There are many other projects that empower students in primary and secondary schools with technology. The BRCK and other mobile technologies are trying to bring schools online, and assist teachers. This project is exciting because they have the capacity to produce 600 new tablets every day. It will not only speed up the process of empowering Kenyan students but also the model could be used across the continent to increase the level of schooling using tech.
The One-Laptop per Child program finally began in 2016, with the aim, as the name suggests, to give all students access to a solar powered laptop or tablet. So far, 700,000 tablets and laptops that have been distributed have come from from China. The new production line at JKUAT assembles tablets from components that have been sent from China. The main thing though, they are Kenyan made for Kenya!
So what does this mean for the rest of the continent. Kenya has already seen the benefit of finishing the final stage of manufacturing locally. Components are still cheaper to buy from China, but creating manufacturing hubs boosts local economies, creating employment, and cutting the import costs. With employment an issue across the continent, more manufacturing hubs could be the answer. There is huge demand for mobile phones, tablets and laptops. If this demand can be met using local assembly lines, the Africa can benefit massively.

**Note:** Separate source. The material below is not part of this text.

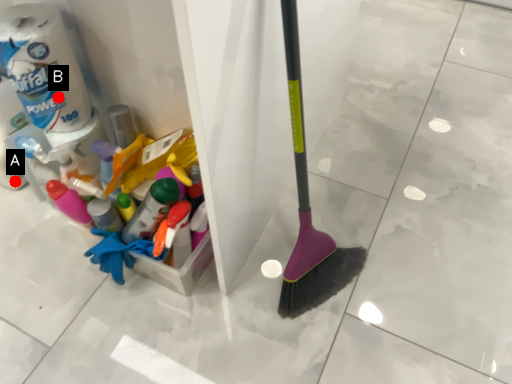
Question: Two points are circled on the image, labeled by A and B beside each circle. Among these points, which one is nearest to the camera?

Choices:
 (A) A is closer
 (B) B is closer

Answer: (B)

What is also a very positive sign is that firms like Positivo, who are based mainly in Latin America, have seen the benefit of local African manufacturing and are shifting some of their business to the continent. It is not only laptops, phones and tablets that can be manufactured in Africa. Just last December, Volkswagon announced that they would also be opening a production line in Kenya. As well as giving over 600 jobs, this hub also utilises many suppliers from other parts of Africa, further strengthening African manufacturing.